*** Data ***

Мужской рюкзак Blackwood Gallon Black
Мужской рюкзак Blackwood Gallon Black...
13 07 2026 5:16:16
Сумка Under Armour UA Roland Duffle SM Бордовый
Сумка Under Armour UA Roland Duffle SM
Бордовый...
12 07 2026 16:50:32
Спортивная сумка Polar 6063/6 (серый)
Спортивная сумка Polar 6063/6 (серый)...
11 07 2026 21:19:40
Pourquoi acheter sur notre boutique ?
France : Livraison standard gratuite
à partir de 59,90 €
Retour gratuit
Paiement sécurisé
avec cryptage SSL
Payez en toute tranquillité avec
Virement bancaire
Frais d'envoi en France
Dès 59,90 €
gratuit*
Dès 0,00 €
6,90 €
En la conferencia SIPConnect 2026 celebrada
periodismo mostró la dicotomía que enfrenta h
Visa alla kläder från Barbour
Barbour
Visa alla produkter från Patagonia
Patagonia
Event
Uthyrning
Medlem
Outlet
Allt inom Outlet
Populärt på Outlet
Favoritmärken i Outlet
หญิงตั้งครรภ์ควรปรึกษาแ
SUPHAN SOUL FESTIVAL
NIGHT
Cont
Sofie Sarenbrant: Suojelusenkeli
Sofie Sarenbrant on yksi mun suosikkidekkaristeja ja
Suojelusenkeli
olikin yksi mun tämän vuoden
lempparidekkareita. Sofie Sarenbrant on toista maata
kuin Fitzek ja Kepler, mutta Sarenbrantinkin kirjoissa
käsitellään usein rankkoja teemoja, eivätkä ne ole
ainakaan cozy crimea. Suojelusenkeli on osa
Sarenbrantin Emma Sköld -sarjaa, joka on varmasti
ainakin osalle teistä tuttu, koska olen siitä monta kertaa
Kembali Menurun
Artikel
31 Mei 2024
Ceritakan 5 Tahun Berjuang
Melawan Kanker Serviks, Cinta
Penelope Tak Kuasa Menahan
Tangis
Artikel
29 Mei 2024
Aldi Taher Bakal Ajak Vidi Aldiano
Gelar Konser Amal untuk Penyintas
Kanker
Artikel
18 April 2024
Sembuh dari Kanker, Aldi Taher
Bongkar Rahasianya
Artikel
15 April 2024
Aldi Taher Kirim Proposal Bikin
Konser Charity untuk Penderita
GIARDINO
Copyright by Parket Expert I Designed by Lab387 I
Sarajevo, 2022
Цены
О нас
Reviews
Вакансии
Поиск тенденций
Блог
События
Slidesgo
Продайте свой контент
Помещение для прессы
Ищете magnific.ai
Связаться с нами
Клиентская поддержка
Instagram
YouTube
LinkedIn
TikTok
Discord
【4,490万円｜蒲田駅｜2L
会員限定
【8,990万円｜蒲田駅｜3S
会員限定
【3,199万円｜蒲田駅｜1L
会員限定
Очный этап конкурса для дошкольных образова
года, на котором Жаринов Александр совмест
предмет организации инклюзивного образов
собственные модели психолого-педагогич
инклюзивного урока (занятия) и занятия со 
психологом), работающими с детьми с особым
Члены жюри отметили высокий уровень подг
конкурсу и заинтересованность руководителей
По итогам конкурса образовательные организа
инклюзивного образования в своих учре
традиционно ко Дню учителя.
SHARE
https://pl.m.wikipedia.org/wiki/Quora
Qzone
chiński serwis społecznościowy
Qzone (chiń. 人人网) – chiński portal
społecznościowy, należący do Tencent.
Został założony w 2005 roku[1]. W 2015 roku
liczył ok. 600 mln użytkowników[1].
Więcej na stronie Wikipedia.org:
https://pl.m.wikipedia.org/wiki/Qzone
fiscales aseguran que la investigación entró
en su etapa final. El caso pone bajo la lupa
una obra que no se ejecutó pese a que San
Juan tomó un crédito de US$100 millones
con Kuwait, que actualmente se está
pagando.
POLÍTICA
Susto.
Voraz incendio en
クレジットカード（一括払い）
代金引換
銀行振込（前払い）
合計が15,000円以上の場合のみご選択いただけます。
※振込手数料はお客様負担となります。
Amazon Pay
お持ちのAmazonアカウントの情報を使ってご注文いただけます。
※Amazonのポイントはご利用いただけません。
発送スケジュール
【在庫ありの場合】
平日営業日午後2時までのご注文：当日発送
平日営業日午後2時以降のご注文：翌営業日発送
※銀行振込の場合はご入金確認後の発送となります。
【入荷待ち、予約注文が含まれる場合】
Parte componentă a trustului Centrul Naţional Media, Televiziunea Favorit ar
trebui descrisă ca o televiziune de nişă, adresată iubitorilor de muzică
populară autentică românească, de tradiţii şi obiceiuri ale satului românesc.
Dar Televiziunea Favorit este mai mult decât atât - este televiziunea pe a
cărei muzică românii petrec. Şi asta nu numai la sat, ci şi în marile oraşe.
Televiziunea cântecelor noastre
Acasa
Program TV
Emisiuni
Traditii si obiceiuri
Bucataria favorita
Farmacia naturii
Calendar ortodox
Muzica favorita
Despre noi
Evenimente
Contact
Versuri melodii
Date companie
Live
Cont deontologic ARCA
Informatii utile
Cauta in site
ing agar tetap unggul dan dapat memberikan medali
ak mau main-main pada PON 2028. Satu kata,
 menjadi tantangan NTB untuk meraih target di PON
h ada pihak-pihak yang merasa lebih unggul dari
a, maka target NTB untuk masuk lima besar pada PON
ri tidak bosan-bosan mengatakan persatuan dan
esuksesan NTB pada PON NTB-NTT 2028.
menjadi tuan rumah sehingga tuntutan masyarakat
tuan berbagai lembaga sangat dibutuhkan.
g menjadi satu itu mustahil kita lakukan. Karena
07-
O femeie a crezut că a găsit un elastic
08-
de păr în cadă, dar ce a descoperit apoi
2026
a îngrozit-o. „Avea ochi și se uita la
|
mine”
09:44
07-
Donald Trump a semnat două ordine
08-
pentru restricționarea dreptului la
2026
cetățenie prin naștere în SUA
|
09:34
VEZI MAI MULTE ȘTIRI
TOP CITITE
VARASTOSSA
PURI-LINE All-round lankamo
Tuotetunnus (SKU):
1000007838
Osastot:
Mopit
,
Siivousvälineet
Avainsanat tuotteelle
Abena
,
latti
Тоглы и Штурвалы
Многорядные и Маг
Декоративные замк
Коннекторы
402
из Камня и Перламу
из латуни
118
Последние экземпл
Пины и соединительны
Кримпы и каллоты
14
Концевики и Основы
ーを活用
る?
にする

***

Job: Write out every line of the records above, character for character and in the same order.

Reply to the task:
Мужской рюкзак Blackwood Gallon Black
Мужской рюкзак Blackwood Gallon Black...
13 07 2026 5:16:16
Сумка Under Armour UA Roland Duffle SM Бордовый
Сумка Under Armour UA Roland Duffle SM
Бордовый...
12 07 2026 16:50:32
Спортивная сумка Polar 6063/6 (серый)
Спортивная сумка Polar 6063/6 (серый)...
11 07 2026 21:19:40
Pourquoi acheter sur notre boutique ?
France : Livraison standard gratuite
à partir de 59,90 €
Retour gratuit
Paiement sécurisé
avec cryptage SSL
Payez en toute tranquillité avec
Virement bancaire
Frais d'envoi en France
Dès 59,90 €
gratuit*
Dès 0,00 €
6,90 €
En la conferencia SIPConnect 2026 celebrada
periodismo mostró la dicotomía que enfrenta h
Visa alla kläder från Barbour
Barbour
Visa alla produkter från Patagonia
Patagonia
Event
Uthyrning
Medlem
Outlet
Allt inom Outlet
Populärt på Outlet
Favoritmärken i Outlet
หญิงตั้งครรภ์ควรปรึกษาแ
SUPHAN SOUL FESTIVAL
NIGHT
Cont
Sofie Sarenbrant: Suojelusenkeli
Sofie Sarenbrant on yksi mun suosikkidekkaristeja ja
Suojelusenkeli
olikin yksi mun tämän vuoden
lempparidekkareita. Sofie Sarenbrant on toista maata
kuin Fitzek ja Kepler, mutta Sarenbrantinkin kirjoissa
käsitellään usein rankkoja teemoja, eivätkä ne ole
ainakaan cozy crimea. Suojelusenkeli on osa
Sarenbrantin Emma Sköld -sarjaa, joka on varmasti
ainakin osalle teistä tuttu, koska olen siitä monta kertaa
Kembali Menurun
Artikel
31 Mei 2024
Ceritakan 5 Tahun Berjuang
Melawan Kanker Serviks, Cinta
Penelope Tak Kuasa Menahan
Tangis
Artikel
29 Mei 2024
Aldi Taher Bakal Ajak Vidi Aldiano
Gelar Konser Amal untuk Penyintas
Kanker
Artikel
18 April 2024
Sembuh dari Kanker, Aldi Taher
Bongkar Rahasianya
Artikel
15 April 2024
Aldi Taher Kirim Proposal Bikin
Konser Charity untuk Penderita
GIARDINO
Copyright by Parket Expert I Designed by Lab387 I
Sarajevo, 2022
Цены
О нас
Reviews
Вакансии
Поиск тенденций
Блог
События
Slidesgo
Продайте свой контент
Помещение для прессы
Ищете magnific.ai
Связаться с нами
Клиентская поддержка
Instagram
YouTube
LinkedIn
TikTok
Discord
【4,490万円｜蒲田駅｜2L
会員限定
【8,990万円｜蒲田駅｜3S
会員限定
【3,199万円｜蒲田駅｜1L
会員限定
Очный этап конкурса для дошкольных образова
года, на котором Жаринов Александр совмест
предмет организации инклюзивного образов
собственные модели психолого-педагогич
инклюзивного урока (занятия) и занятия со 
психологом), работающими с детьми с особым
Члены жюри отметили высокий уровень подг
конкурсу и заинтересованность руководителей
По итогам конкурса образовательные организа
инклюзивного образования в своих учре
традиционно ко Дню учителя.
SHARE
https://pl.m.wikipedia.org/wiki/Quora
Qzone
chiński serwis społecznościowy
Qzone (chiń. 人人网) – chiński portal
społecznościowy, należący do Tencent.
Został założony w 2005 roku[1]. W 2015 roku
liczył ok. 600 mln użytkowników[1].
Więcej na stronie Wikipedia.org:
https://pl.m.wikipedia.org/wiki/Qzone
fiscales aseguran que la investigación entró
en su etapa final. El caso pone bajo la lupa
una obra que no se ejecutó pese a que San
Juan tomó un crédito de US$100 millones
con Kuwait, que actualmente se está
pagando.
POLÍTICA
Susto.
Voraz incendio en
クレジットカード（一括払い）
代金引換
銀行振込（前払い）
合計が15,000円以上の場合のみご選択いただけます。
※振込手数料はお客様負担となります。
Amazon Pay
お持ちのAmazonアカウントの情報を使ってご注文いただけます。
※Amazonのポイントはご利用いただけません。
発送スケジュール
【在庫ありの場合】
平日営業日午後2時までのご注文：当日発送
平日営業日午後2時以降のご注文：翌営業日発送
※銀行振込の場合はご入金確認後の発送となります。
【入荷待ち、予約注文が含まれる場合】
Parte componentă a trustului Centrul Naţional Media, Televiziunea Favorit ar
trebui descrisă ca o televiziune de nişă, adresată iubitorilor de muzică
populară autentică românească, de tradiţii şi obiceiuri ale satului românesc.
Dar Televiziunea Favorit este mai mult decât atât - este televiziunea pe a
cărei muzică românii petrec. Şi asta nu numai la sat, ci şi în marile oraşe.
Televiziunea cântecelor noastre
Acasa
Program TV
Emisiuni
Traditii si obiceiuri
Bucataria favorita
Farmacia naturii
Calendar ortodox
Muzica favorita
Despre noi
Evenimente
Contact
Versuri melodii
Date companie
Live
Cont deontologic ARCA
Informatii utile
Cauta in site
ing agar tetap unggul dan dapat memberikan medali
ak mau main-main pada PON 2028. Satu kata,
 menjadi tantangan NTB untuk meraih target di PON
h ada pihak-pihak yang merasa lebih unggul dari
a, maka target NTB untuk masuk lima besar pada PON
ri tidak bosan-bosan mengatakan persatuan dan
esuksesan NTB pada PON NTB-NTT 2028.
menjadi tuan rumah sehingga tuntutan masyarakat
tuan berbagai lembaga sangat dibutuhkan.
g menjadi satu itu mustahil kita lakukan. Karena
07-
O femeie a crezut că a găsit un elastic
08-
de păr în cadă, dar ce a descoperit apoi
2026
a îngrozit-o. „Avea ochi și se uita la
|
mine”
09:44
07-
Donald Trump a semnat două ordine
08-
pentru restricționarea dreptului la
2026
cetățenie prin naștere în SUA
|
09:34
VEZI MAI MULTE ȘTIRI
TOP CITITE
VARASTOSSA
PURI-LINE All-round lankamo
Tuotetunnus (SKU):
1000007838
Osastot:
Mopit
,
Siivousvälineet
Avainsanat tuotteelle
Abena
,
latti
Тоглы и Штурвалы
Многорядные и Маг
Декоративные замк
Коннекторы
402
из Камня и Перламу
из латуни
118
Последние экземпл
Пины и соединительны
Кримпы и каллоты
14
Концевики и Основы
ーを活用
る?
にする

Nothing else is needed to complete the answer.